◆ EXERCISES TO COMPLETE:
**A)** Answer these questions from the asylum passage:
(i) Since what year have national governments across Europe agreed to tighten immigration controls?
(ii) Who decides which countries go on the white list?
(iii) How much trade income does Nigeria generate each year?
**B)** Write out the asylum passage starting at "Initially Nigeria and" and ending at "year trade income.", switching "vast amounts of money" to "huge sums".

◆ EXTRACT TO READ:
######

Why is this new Act being introduced? There has been a relentless procession of legislation by both Labour and Tory governments since the 1960s making immigration, particularly by black people, virtually impossible. This latest Bill is partly an electoral ploy by a desperate government. But there is more to it. Across Europe, national governments have agreed since 1992 to tighten up immigration controls. Much of what is the new Act in Britain merely copies policies already in force in other European countries.

So the new Asylum Bill copies Germany and the Netherlands in having a ‘white list’ of countries where there is ‘no serious risk of persecution’. All asylum seekers from such countries will be deemed bogus unless they can prove otherwise. The Home Secretary alone will decide which countries are on the list. The first list includes Bulgaria, Cyprus, Ghana, India, Pakistan, Poland, India and Rumania. If someone from those countries claims asylum they will be automatically refused and then an accelerated appeals procedure will occur. Once refused there is no further appeal and they will be deported.

Initially Nigeria and Algeria were on this list but were subsequently removed. But in practice, there is also an unofficial white list which decrees that if the UK makes vast amounts of money trading with a country then it is automatically a great and democratic country to which anyone can be safely deported. Nigeria comes into this category as it generates £400m per year trade income.

######

◆ Data excerpts:
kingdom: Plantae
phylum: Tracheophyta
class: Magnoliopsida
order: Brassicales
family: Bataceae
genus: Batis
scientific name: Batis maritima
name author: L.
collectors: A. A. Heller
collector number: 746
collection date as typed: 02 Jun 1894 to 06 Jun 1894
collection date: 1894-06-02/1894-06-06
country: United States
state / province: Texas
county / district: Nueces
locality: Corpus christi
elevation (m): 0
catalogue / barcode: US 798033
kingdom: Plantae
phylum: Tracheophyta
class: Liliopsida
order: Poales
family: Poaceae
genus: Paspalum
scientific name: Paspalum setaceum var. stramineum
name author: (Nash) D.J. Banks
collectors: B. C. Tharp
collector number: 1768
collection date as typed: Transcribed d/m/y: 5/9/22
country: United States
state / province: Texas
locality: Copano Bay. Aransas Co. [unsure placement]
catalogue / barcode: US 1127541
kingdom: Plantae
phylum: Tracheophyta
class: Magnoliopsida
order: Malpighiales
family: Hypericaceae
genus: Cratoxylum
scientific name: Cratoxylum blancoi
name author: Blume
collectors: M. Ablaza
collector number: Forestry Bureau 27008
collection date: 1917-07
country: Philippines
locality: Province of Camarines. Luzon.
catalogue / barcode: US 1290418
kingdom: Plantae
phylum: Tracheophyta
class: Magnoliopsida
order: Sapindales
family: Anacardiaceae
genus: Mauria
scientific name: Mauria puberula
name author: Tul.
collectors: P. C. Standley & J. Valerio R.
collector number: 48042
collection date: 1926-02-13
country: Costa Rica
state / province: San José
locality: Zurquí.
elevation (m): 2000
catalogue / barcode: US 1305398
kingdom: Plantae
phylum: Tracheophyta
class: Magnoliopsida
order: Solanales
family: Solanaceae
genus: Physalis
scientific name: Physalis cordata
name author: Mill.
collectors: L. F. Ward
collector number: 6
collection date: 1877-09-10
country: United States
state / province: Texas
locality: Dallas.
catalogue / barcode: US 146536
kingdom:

######

◆ EXPECTED ANSWERS:
**A)**
(i) 1992
(ii) The Home Secretary alone
(iii) £400m

**B)**
Initially Nigeria and Algeria were on this list but were subsequently removed. But in practice, there is also an unofficial white list which decrees that if the UK makes huge sums trading with a country then it is automatically a great and democratic country to which anyone can be safely deported. Nigeria comes into this category as it generates £400m per year trade income.